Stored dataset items
------------

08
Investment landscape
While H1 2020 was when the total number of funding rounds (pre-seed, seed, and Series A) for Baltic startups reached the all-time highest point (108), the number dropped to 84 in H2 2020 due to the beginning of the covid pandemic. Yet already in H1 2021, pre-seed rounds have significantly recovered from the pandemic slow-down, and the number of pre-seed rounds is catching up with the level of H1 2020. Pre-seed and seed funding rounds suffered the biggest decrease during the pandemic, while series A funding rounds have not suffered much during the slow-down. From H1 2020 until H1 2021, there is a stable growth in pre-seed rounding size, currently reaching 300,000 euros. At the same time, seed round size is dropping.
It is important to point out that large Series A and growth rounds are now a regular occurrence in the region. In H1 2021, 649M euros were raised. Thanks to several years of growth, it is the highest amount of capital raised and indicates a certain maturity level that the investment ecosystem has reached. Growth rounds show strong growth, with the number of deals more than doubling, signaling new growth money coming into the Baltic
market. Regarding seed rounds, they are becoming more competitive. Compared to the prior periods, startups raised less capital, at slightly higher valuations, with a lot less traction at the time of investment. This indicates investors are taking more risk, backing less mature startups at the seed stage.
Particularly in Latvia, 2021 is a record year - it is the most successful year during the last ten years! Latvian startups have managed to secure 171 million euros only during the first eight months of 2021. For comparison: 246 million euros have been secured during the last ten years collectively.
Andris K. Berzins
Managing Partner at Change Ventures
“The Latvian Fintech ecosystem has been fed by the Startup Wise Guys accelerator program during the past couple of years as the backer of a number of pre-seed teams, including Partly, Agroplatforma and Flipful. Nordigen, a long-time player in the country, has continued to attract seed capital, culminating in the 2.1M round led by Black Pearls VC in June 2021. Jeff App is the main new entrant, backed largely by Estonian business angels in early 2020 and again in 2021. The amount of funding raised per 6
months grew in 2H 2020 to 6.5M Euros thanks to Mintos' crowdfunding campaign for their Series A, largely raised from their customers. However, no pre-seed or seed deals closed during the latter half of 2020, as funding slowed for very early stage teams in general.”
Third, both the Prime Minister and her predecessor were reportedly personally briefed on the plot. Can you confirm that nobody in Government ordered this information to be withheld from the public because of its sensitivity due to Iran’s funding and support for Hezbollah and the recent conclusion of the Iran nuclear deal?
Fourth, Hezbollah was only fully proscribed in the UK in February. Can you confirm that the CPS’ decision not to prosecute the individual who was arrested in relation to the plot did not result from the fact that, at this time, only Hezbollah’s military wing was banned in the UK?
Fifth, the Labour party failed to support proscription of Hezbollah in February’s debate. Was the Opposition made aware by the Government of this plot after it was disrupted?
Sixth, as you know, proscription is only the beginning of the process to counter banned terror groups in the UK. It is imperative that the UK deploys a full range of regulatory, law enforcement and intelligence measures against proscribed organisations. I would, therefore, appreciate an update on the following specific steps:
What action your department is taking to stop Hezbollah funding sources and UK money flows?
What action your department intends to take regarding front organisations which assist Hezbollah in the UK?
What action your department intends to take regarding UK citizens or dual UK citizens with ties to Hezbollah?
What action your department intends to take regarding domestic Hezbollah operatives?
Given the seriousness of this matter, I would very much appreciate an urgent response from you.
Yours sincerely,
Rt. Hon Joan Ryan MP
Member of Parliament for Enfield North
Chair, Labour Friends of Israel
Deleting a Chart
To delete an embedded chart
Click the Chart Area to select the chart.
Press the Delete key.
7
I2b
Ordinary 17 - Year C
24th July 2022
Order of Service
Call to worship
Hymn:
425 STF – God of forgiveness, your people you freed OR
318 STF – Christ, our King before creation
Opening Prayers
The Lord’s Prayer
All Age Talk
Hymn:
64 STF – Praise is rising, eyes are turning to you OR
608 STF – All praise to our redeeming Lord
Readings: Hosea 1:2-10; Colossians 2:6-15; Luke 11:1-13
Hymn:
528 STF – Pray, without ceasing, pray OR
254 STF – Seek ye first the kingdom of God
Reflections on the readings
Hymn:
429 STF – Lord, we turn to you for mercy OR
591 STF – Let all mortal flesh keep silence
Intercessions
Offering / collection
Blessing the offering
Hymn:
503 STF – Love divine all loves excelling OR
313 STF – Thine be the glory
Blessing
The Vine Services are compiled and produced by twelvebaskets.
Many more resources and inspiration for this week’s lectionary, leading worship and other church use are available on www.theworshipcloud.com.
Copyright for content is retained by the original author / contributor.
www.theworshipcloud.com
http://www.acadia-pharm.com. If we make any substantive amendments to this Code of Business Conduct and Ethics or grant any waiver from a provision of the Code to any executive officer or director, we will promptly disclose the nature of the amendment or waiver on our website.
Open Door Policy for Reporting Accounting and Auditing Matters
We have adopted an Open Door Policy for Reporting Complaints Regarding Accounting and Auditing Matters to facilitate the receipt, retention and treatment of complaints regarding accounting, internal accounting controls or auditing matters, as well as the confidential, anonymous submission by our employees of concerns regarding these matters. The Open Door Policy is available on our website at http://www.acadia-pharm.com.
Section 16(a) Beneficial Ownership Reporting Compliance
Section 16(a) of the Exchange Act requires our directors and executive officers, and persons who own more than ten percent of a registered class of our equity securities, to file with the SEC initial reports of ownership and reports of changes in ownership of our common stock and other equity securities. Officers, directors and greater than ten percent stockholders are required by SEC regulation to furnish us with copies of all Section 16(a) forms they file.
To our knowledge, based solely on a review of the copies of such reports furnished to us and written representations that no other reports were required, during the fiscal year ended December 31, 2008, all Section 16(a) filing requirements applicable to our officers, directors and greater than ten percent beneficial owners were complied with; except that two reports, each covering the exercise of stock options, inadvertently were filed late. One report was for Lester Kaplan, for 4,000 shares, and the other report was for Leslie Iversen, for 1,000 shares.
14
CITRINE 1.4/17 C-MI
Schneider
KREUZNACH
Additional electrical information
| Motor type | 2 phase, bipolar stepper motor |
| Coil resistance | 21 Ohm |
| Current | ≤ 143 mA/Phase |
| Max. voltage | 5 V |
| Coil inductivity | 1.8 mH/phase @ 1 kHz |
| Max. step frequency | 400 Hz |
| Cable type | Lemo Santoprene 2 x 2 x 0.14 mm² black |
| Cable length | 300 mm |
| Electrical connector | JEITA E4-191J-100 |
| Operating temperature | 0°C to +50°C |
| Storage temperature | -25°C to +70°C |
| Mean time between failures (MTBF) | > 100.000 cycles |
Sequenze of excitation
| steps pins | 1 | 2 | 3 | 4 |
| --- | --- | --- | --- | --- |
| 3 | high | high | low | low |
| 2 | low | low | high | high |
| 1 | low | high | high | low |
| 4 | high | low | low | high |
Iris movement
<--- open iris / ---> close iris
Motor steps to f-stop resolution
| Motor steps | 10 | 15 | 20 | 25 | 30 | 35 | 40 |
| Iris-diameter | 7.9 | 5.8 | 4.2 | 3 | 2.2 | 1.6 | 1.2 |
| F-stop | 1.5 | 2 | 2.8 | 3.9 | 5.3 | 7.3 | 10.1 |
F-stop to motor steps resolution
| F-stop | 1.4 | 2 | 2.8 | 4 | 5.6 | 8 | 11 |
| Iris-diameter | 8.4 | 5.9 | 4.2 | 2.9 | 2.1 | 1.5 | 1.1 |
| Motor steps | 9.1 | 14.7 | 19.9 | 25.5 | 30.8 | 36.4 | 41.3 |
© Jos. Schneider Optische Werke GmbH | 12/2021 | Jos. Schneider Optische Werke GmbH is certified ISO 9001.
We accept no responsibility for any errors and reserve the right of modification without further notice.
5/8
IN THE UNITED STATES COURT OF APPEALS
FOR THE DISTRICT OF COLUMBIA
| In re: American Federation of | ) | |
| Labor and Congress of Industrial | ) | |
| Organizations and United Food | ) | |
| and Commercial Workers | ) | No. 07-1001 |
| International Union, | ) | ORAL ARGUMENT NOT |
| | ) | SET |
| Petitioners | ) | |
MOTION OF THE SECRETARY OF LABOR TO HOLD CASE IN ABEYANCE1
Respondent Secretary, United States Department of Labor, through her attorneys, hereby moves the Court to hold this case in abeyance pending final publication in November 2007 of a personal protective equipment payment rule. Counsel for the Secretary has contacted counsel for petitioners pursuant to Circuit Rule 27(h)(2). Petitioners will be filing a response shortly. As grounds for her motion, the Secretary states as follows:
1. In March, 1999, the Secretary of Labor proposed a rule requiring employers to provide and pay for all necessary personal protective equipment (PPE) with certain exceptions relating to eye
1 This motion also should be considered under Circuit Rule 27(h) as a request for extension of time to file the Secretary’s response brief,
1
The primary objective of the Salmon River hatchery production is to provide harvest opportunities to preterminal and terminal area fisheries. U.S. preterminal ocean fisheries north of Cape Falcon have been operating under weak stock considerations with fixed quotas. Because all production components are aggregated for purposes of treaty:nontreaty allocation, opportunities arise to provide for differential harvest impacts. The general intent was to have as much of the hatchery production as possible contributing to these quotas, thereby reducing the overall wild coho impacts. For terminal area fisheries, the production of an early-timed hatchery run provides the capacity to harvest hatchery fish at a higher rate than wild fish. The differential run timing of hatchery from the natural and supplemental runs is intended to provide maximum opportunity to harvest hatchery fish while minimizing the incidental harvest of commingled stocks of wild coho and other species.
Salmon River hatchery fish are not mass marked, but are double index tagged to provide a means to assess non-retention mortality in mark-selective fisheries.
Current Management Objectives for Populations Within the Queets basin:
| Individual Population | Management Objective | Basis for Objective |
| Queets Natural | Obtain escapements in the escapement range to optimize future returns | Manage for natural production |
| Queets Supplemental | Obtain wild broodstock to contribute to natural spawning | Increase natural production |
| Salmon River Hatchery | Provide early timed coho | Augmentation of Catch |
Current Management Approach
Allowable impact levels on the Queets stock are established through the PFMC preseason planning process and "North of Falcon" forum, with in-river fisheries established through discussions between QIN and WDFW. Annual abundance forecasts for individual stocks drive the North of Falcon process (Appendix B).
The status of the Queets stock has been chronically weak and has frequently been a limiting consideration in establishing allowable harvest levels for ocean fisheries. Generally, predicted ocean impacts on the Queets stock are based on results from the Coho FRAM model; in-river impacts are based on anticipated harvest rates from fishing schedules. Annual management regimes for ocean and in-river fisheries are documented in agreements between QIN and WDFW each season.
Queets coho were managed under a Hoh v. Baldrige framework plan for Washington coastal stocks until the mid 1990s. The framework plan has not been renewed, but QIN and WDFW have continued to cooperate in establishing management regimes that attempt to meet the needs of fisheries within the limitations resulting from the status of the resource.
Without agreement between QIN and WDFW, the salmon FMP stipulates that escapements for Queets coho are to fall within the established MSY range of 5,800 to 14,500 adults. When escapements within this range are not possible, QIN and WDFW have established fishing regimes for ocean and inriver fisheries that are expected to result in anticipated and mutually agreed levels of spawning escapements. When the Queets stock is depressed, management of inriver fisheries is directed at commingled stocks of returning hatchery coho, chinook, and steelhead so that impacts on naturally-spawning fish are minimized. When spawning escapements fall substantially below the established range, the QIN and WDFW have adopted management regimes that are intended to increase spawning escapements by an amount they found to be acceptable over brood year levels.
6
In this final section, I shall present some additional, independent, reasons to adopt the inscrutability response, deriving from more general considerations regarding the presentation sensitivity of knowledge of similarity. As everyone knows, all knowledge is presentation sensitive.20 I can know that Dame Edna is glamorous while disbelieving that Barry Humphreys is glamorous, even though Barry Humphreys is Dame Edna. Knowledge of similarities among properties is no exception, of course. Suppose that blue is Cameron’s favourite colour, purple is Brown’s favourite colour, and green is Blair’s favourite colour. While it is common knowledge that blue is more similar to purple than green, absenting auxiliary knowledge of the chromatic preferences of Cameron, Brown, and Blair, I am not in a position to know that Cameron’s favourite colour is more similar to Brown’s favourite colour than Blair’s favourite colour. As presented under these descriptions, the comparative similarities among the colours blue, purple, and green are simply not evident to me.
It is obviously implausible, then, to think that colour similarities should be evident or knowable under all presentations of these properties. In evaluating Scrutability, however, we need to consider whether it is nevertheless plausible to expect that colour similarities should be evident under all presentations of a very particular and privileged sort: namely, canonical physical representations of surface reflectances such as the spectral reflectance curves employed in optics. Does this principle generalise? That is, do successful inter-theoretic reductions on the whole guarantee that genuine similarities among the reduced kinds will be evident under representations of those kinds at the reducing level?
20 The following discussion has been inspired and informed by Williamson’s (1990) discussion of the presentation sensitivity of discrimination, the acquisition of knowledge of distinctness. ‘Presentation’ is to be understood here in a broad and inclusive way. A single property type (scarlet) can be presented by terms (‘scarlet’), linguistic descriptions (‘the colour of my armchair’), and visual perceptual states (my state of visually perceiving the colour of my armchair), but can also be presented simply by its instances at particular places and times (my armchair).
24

------------

# Try it
Each line holding the word "months" must be pulled from the records.

# Result
Particularly in Latvia, 2021 is a record year - it is the most successful year during the last ten years! Latvian startups have managed to secure 171 million euros only during the first eight months of 2021. For comparison: 246 million euros have been secured during the last ten years collectively.
months grew in 2H 2020 to 6.5M Euros thanks to Mintos' crowdfunding campaign for their Series A, largely raised from their customers. However, no pre-seed or seed deals closed during the latter half of 2020, as funding slowed for very early stage teams in general.”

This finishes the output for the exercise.